Cocaïne et lutte contre la corruption en Algérie: «nul n’est au-dessus de la Loi»

Sur fond d’enquête sur l’«affaire de la cocaïne» touchant de hauts responsables algériens et leurs proches, et dans le cadre de la lutte contre la corruption, le ministre algérien de la justice a déclaré le 9 septembre que «nul n’est au-dessus de la Loi», annonçant le création d’un pôle judiciaire à cet effet.

Le 9 septembre, depuis la wilaya de Tindouf, en Algérie, Tayeb Louh, ministre de la Justice et garde des sceaux du pays, a réaffirmé la détermination de l’État algérien à lutter contre la corruption et les crimes financiers jusqu’à leur éradication de la vie publique. C’est ce qu’a indiqué l’Algérie Presse Service (APS), le 9 septembre.

Intervenant sur fond de scandale suivant l’affaire de la saisie de cocaïne à Oran, le responsable algérien a souligné que «chacun [de nous, ndlr] doit savoir que nul n’est au-dessus de la Loi ou qu’il peut violer son autorité».

Dans ce sens, le ministre algérien a déclaré que l’État était déterminé «à poursuivre une lutte sans merci contre les maux sociaux eu égard aux dangers engendrés par la corruption et les fléaux qui rongent les sociétés et entravent leur progrès».

Évoquant les moyens que l’État comptait se donner pour venir à bout de la corruption, M. Louh a annoncé la création d’un pôle pénal dédié aux affaires financières et «qui sera doté de tous les moyens humains et matériels nécessaires lui permettant de mener sa mission avec efficacité, dans la lutte contre le crime de la corruption, dans le cadre de la poursuite des réformes du système juridique visant l’amélioration de l’efficacité de la lutte contre la corruption».

L’affaire de la saisie, le 29 mai dernier, de 701 kg de cocaïne à bord d’un bateau dans le port de la ville d’Oran, censé transporter de la viande rouge importée du Brésil pour le compte de Kamel Chikhi, surnommé «Kamel le boucher», va connaître de nouveaux rebondissements dans les prochains jours, selon le quotidien arabophone algérien El Bilad, dans son édition du 30 août.

Selon le journal, l’enquête sur cette affaire de cocaïne va reprendre sur ordre du Président Abdelaziz Bouteflika, qui a demandé à ce qu’aucune personne mêlée de près ou de loin à ce scandale ne soit épargnée par la justice, quel que soit son rang dans les institutions de l’État.

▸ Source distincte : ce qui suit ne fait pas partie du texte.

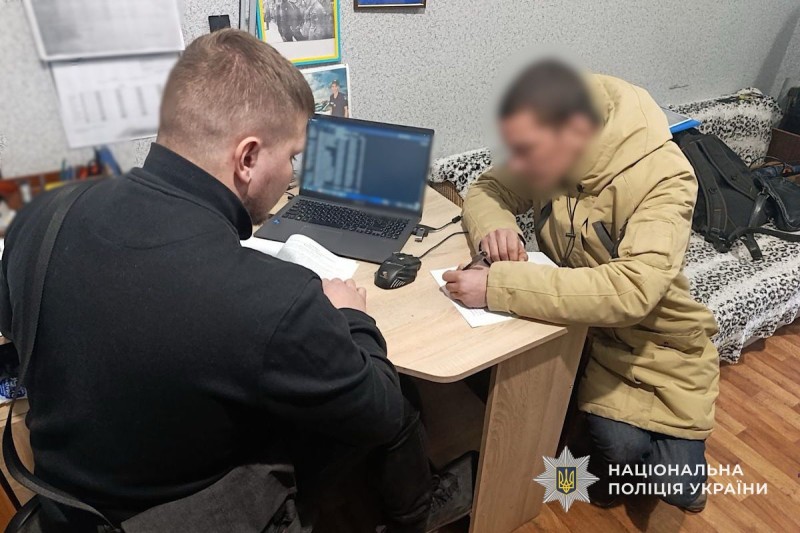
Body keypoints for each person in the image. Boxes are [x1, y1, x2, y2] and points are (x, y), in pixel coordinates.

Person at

Selon des sources bien informées et citées par le média, le juge d’instruction en charge de cette affaire adressera très prochainement des convocations à des ministres en exercice dans l’actuel gouvernement, ainsi qu’à certains de leurs proches parents liés à cette affaire de cocaïne.

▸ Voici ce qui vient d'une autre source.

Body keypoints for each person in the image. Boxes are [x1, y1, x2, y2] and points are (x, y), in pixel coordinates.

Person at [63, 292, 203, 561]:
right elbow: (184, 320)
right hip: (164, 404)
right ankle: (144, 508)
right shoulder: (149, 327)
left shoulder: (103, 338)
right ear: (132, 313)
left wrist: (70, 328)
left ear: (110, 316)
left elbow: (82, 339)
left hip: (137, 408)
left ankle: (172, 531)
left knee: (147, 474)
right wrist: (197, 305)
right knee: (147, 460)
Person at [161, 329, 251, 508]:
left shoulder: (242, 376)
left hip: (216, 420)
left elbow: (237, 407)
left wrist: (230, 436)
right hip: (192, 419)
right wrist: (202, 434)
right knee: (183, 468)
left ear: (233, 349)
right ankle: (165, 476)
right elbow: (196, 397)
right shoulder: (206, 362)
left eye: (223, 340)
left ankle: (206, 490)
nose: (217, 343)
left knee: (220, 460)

L’enquête, selon le quotidien, viserait cette fois également les enfants de hauts fonctionnaires, dont le fils d’un général-major de haut rang dans l’armée algérienne, qui a été limogé par le président de la République il y a quelques jours. Une décision qui aurait été motivée par le souci d’éviter à la justice d’éventuelles influences venant perturber le cours de l’enquête.

Dans son édition du 30 août, le site d’information Algeriepatriotique a affirmé que «la réactivation de l’enquête sur cette affaire de cocaïne, en ce moment précis, confirme l’existence d’un lien direct entre ce scandale et le vaste mouvement enclenché depuis quelques semaines au sein des corps de sécurité, dans un sens où l’enquête n’aurait pu avancer que dans un climat assaini et, surtout, apaisé».

Pour rappel, l’affaire de la saisie de la cocaïne a suscité une vague de changements dans les corps constitués de l’État algérien, touchant en premier lieu la direction générale de la Sûreté nationale (DGSN), la gendarmerie nationale et enfin l’Armée nationale populaire (ANP).